Investment companies seeking to manage third pillar assets will be marked off against a checklist of 12 regulatory points.
Dirk Popielas, executive director and head of the pensions services group for Goldman Sachs in Frankfurt, comments: “ As long as you meet these criteria then you can get the tax approval to set up an EET arrangement for the fund (Exempt, Exempt, Taxed) where only the benefits are taxed.”

However, concerns that these reforms would not go far enough to meet Germany’s future demographic deficits prompted the government to pass legislation for the new ‘pensionfond’ second pillar occupational plan.

Popielas adds: “Everyone was happy to hear the government come up with a DC solution to the pension law. Of course there is still some kind of principal guarantee with this, but nevertheless it is being introduced and the principal guarantee is focused on the retirement age.”

And he believes the reform could lead to a sea change in company funding of pensions in Germany – particularly as the legislation appears in tune with many of the recent proposals set out in the European Commission’s draft directive on supplementary pensions:
“ On a tax neutral basis a company can now transfer its book reserve into a pension fund.
“ We would obviously like to see a pure DC scheme, but this is a nice way forward and what is really interesting to see is that pension funds will not now be over regulated by quantitative restrictions as suggested in the draft directive of the Commission where the talk is of prudent man and qualitative restrictions. This is a big move forward for Germany.”

However, he notes that Germany’s investment banking community has been somewhat piqued by the inclusion of pensionfonds under insurance regulations.
“ Putting it under the insurance law means that technical provisions will have to be made as they would for a life insurance company.
“This is over regulation. As it is defined at the moment it is not an Anglo-Saxon type pension fund but an insurance product with more investment freedom.

Popielas believes Germany’s powerful insurance lobby may have influenced the debate, but says the asset managers are looking to claw back lost ground: “What we are doing at the moment is fighting for the same vehicle as the insurance industry under our KAGG law – and we want this to be regulated, not by the insurance industry, but by our own banking regulator.
“ For the second pillar in Germany there is no level playing and in the banking industry we are fighting to get this back.”

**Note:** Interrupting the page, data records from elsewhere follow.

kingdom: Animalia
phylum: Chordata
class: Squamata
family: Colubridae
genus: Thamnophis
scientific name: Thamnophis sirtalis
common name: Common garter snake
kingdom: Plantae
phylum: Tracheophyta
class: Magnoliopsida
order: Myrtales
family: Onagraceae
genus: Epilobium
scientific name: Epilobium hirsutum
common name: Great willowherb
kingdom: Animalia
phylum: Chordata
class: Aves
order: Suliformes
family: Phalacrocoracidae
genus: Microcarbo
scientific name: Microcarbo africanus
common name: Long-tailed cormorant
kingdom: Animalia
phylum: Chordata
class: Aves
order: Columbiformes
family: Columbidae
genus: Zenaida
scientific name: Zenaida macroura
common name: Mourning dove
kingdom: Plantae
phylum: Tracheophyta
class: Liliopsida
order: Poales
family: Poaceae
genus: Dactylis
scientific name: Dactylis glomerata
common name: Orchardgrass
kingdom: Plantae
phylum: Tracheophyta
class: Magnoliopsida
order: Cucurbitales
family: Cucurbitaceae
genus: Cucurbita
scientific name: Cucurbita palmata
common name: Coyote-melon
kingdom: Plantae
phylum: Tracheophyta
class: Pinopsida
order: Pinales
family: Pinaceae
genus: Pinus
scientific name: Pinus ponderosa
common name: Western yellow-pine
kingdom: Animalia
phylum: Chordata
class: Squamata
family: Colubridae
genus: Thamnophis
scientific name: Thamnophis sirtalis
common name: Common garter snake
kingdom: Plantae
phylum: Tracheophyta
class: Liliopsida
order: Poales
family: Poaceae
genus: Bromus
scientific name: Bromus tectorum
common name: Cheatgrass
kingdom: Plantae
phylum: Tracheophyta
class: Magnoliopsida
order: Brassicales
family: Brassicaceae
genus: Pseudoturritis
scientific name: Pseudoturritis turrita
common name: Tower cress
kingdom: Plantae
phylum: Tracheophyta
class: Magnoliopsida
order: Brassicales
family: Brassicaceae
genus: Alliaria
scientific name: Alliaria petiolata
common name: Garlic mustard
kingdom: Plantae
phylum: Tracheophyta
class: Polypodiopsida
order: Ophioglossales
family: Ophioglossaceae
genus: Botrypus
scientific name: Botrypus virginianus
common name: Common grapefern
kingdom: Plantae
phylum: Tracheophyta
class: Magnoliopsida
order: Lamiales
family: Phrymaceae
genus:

However, Popielas is upbeat about what the law will do for Germany’s capital markets: “I’m still very bullish because even if the insurance companies get the clients, at the end of the day they will invest the assets into the capital markets – but this time with more investment freedom so we will see a strong move from bonds towards equities.
“ On the other side though we in the asset management industry here would like to have direct access to the clients as well.”

The new legislation will pass to the Bundesrat (Germany’s second chamber for the country’s Länder) on February 16.
“ There is a strong likelihood that in the first instance the Bundesrat will say no to this, but it is not in their interest to reject the whole thing.
“ They are just fighting to get better feedback from central government, “ comments Popielas.

On February 22 the first meeting of the mediation committee between Germany’s lower and upper houses will take place, where amendments are likely to be discussed over one or two meetings before the Bundesrat is expected to pass the legislation.